London24NEWS

Congress Approves $4 Billion Giveaway To Crypto Industry

WASHINGTON ― Congress on Wednesday killed a regulation requiring certain digital asset trading platforms to report customer transactions to the IRS.

The change will save the crypto industry an estimated $4 billion in taxes that will still be owed but won’t be paid.

The regulation, which was finalized in December and wouldn’t take effect until 2027, would have required decentralized crypto platforms like Uniswap to comply with the same tax reporting rules that apply to stockbrokers, banks and, as of this year, centralized crypto exchanges like Coinbase.

One company that could benefit from killing the regulation? President Donald Trump’s own decentralized finance platform, World Liberty Financial.

The crypto industry complained that since decentralized platforms don’t hold assets or information about their customers, the regulation was unwieldy.

“Under the rule, software companies that never take custody or control of users’ assets will be required to radically rebuild their services in order to unnecessarily collect and then report to the government the personal identifying information and transaction details of potentially tens of millions of American users,” dozens of firms said in a February letter to members of Congress.

The industry also said the regulation would stifle innovation and disadvantage American firms, arguments stunningly reminiscent of Wall Street’s push two decades ago to deregulate the exotic financial instruments that helped inflate the housing market bubble and ultimately tank the entire economy.

The Senate killed the crypto regulation Wednesday evening by a vote of 70 to 28, with all Republicans and 18 Democrats in support; the House voted earlier this month. Congress has given itself special power to kill regulations finalized in an outgoing president’s final weeks in office. The IRS was required to write the crypto rule as part of a bipartisan infrastructure law Congress passed in 2021. The IRS will now be forbidden from ever promulgating a similar rule in the future.

Since the U.S. tax system runs on voluntary compliance, if the decentralized trading platforms aren’t reporting people’s transactions to the IRS, then customers can be more confident that the IRS won’t know what it’s missing. The Joint Committee on Taxation, the congressional experts on the budgetary effects of tax policy, said killing the regulation would lose the government $4.5 billion over a decade.

Cruz called the revenue loss estimate silly.

“It was a terrible rule which would have done enormous damage, and I don’t believe there is any cost to not implementing a bad rule that has never been implemented,” Cruz told HuffPost.

Killing the regulation fits broader Republican efforts in favor of deregulating crypto and against increased tax compliance. Undoing former President Joe Biden’s beefed-up IRS enforcement efforts has been a top Republican priority, even though it cuts against their quest to shrink annual budget deficits.

Though several Democrats voted for the Cruz resolution, not all did.

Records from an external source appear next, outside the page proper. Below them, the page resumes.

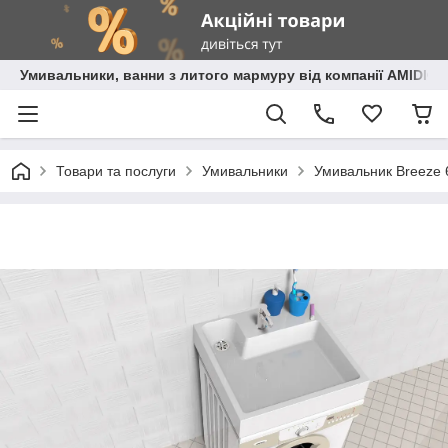
Умивальники, ванни з литого мармуру від компанії AMIDIC
Товари та послуги
Умивальники
Умивальник Breeze 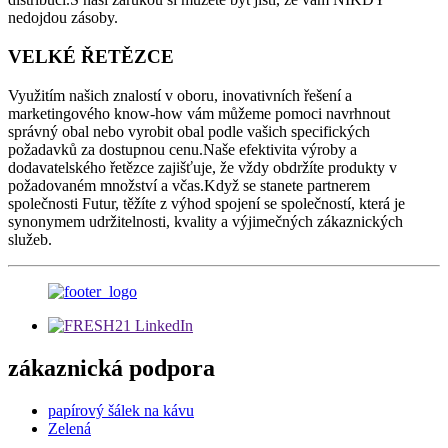
nedojdou zásoby.
VELKÉ ŘETĚZCE
Využitím našich znalostí v oboru, inovativních řešení a
marketingového know-how vám můžeme pomoci navrhnout
správný obal nebo vyrobit obal podle vašich specifických
požadavků za dostupnou cenu.Naše efektivita výroby a
dodavatelského řetězce zajišťuje, že vždy obdržíte produkty v
požadovaném množství a včas.Když se stanete partnerem
společnosti Futur, těžíte z výhod spojení se společností, která je
synonymem udržitelnosti, kvality a výjimečných zákaznických
služeb.
zákaznická podpora
papírový šálek na kávu
Zelená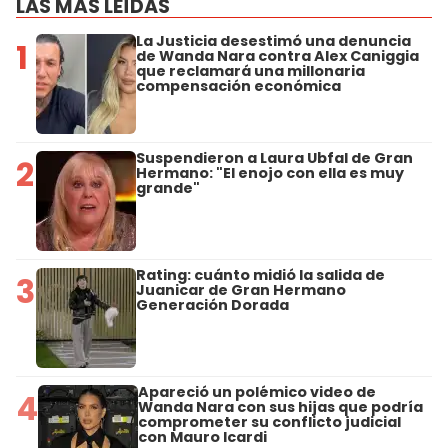
LAS MÁS LEÍDAS
La Justicia desestimó una denuncia
1
de Wanda Nara contra Alex Caniggia
que reclamará una millonaria
compensación económica
Suspendieron a Laura Ubfal de Gran
2
Hermano: "El enojo con ella es muy
grande"
Rating: cuánto midió la salida de
3
Juanicar de Gran Hermano
Generación Dorada
Apareció un polémico video de
4
Wanda Nara con sus hijas que podría
comprometer su conflicto judicial
con Mauro Icardi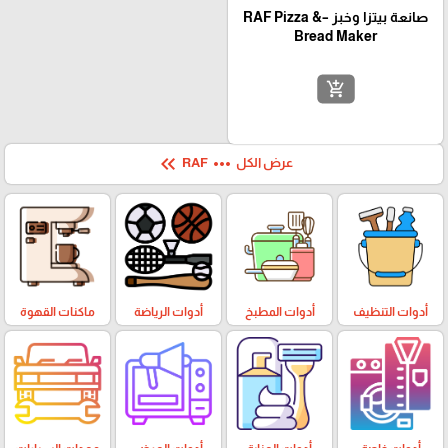
صانعة بيتزا وخبز –RAF Pizza &
Bread Maker
add_shopping_cart
keyboard_double_arrow_left
more_horiz
عرض الكل
RAF
أدوات التنظيف
أدوات المطبخ
أدوات الرياضة
ماكنات القهوة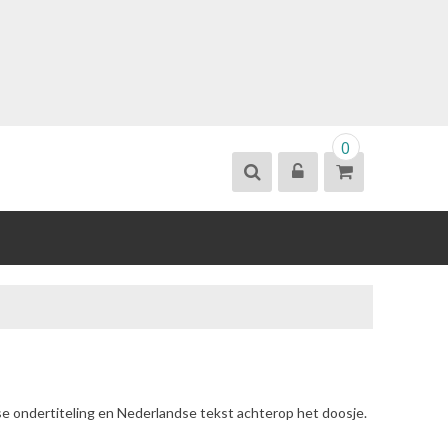
0
se ondertiteling en Nederlandse tekst achterop het doosje.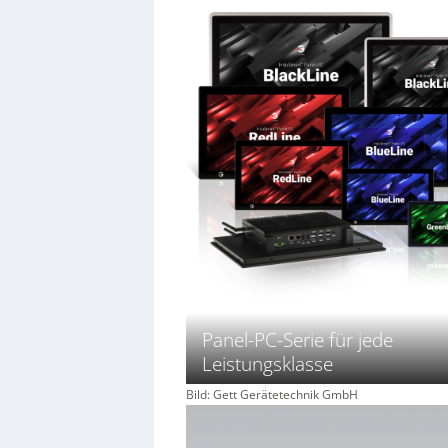
Panel-PC-Serie für jede
Leistungsklasse
Bild: Gett Gerätetechnik GmbH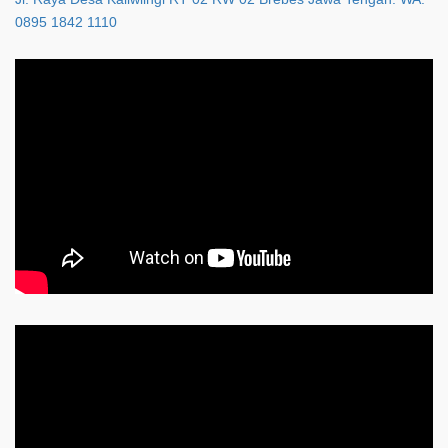
0895 1842 1110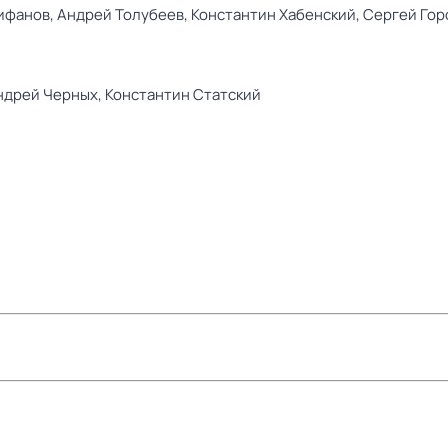
ифанов,
Андрей Толубеев,
Константин Хабенский,
Сергей Гор
ндрей Черных,
Константин Статский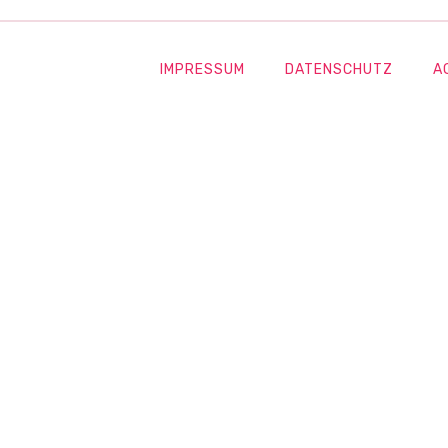
IMPRESSUM
DATENSCHUTZ
A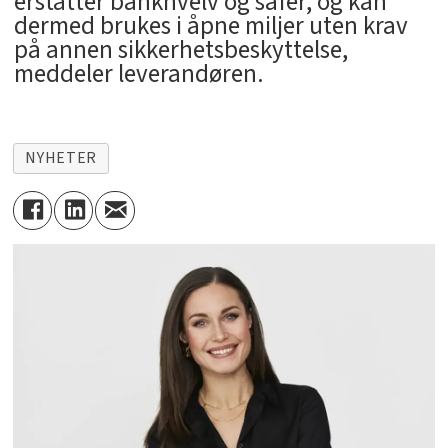
erstatter bankhvelv og safer, og kan
dermed brukes i åpne miljer uten krav
på annen sikkerhetsbeskyttelse,
meddeler leverandøren.
NYHETER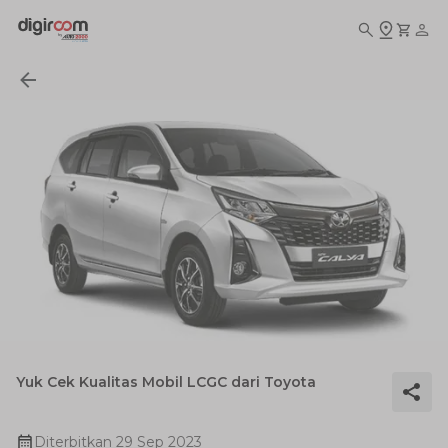
Yuk Cek Kualitas Mobil LCGC dari Toyota
Diterbitkan
29 Sep 2023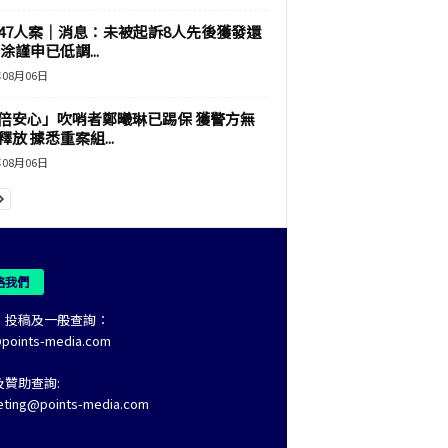
47人案｜消息：未被起訴8人先後獲發還
涂謹申已低調...
年08月06日
倍安心」吹哨者鄭曦琳已踢保 獲警方無
釋放 據悉重案組...
年08月06日
絡我們
、投稿及一般查詢：
@points-media.com
及贊助查詢:
eting@points-media.com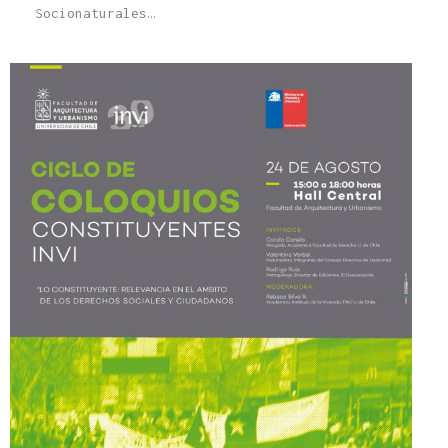
Socionaturales…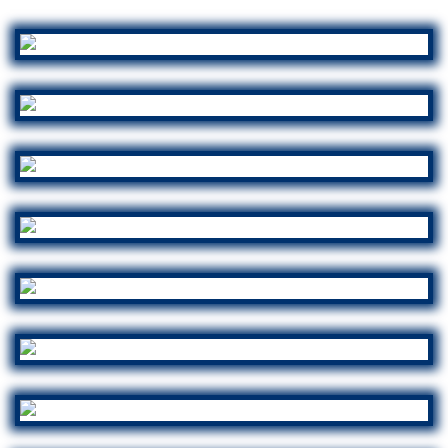
.
GDL JUNIOR SNORKELING ADVANCED
Schnorchelabzeichen Robbe
GDL JUNIOR SNORKELING BASIC
Schnorchelabzeichen Otter
GDL JUNIOR*
KTSA Bronze
GDL JUNIOR**
KTSA Silber
GDL JUNIOR***
KTSA Gold
GDL JUNIOR FREEDIVING*
KTSA Junior Apnoe*
GDL JUNIOR FREEDIVING**
KTSA Junior Apnoe**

“The bill before us today would repeal sensible and important Treasury regulations ensuring that taxpayers meet their tax-filing obligations and do not skirt the law by selling cryptocurrency without reporting the gains. It’s really that simple,” Rep. Richard Neal (D-Mass.) said last month when the House Ways and Means Committee approved the resolution.

“I think we want to have tighter controls, not looser controls, on an industry that seems to be funneling a lot of dark scary trade in this country,” Sen. Chris Murphy (D-Conn.) told HuffPost on Wednesday.